Readers who care most about smooth withdrawals, dispute handling, and consistency after becoming profitable should be cautious. The key pattern across the supplied pages is not a total absence of regulation, but the tension between formal credentials and client grievance volume. Traders who are highly sensitive to withdrawal friction or account intervention should pay close attention to that mismatch.
This broker may also deserve extra caution from traders who rely heavily on bonus programs, account managers, or infrequent trading patterns. Several complaints on the broker page refer to profit removals, dormant-account issues, delayed execution, bonus disputes, or pressure to deposit more. Even though not every complaint is verified, the pattern is broad enough to matter.
Final Verdict: Is MultiBank Group Safe Enough to Trade With?

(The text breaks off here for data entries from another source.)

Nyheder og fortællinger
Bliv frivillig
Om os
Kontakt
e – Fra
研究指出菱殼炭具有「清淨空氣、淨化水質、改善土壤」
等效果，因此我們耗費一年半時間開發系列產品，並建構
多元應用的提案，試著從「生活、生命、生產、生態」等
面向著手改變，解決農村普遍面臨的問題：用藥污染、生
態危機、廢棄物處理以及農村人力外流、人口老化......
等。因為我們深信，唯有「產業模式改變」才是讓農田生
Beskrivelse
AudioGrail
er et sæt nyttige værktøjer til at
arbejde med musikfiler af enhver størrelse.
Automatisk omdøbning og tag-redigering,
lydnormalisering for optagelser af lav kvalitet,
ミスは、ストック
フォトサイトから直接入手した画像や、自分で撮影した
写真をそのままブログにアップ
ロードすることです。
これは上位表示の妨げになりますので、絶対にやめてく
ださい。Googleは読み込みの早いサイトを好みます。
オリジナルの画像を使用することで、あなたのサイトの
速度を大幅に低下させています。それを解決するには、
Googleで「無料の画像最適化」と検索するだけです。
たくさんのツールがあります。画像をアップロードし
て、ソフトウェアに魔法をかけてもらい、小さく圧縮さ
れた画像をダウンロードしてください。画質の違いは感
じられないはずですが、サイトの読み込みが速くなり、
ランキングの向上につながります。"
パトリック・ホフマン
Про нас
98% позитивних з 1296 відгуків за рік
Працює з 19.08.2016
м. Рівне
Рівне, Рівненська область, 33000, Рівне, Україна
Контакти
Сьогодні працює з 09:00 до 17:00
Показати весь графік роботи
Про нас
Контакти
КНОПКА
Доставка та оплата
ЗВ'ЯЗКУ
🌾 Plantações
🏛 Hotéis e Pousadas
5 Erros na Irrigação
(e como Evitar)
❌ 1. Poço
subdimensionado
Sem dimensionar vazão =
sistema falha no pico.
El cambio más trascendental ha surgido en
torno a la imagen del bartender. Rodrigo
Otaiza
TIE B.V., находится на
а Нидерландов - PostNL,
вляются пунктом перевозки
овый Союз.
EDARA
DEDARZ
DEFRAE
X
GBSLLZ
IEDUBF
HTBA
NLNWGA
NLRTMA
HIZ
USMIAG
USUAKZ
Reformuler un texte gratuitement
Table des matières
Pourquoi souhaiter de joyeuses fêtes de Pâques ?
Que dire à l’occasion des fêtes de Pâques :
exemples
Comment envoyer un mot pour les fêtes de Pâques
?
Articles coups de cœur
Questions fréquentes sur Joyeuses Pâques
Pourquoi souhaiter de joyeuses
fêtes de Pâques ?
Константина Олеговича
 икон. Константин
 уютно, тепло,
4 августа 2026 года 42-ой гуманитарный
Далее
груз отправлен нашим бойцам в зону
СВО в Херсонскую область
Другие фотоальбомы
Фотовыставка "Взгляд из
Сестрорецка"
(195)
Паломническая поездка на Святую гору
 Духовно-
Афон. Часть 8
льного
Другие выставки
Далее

Using only the two URLs you supplied, MultiBank Group does not look like a simple unregulated broker story. The broker page presents a wide regulatory footprint, multiple license types, MT4/MT5 licensing references, and a long operating history. That is materially stronger than what appears on many outright weak broker profiles.
At the same time, the same source page gives a clear warning: too many complaints, high potential risk, offshore regulation, and Complaint Blacklist placement. The separate case page adds a concrete withdrawal complaint, but that case is explicitly marked unverified and of limited reference value. The most balanced reading, based on these URLs alone, is that MultiBank Group shows real regulatory breadth but also enough complaint pressure that a cautious trader should not treat it as automatically low risk.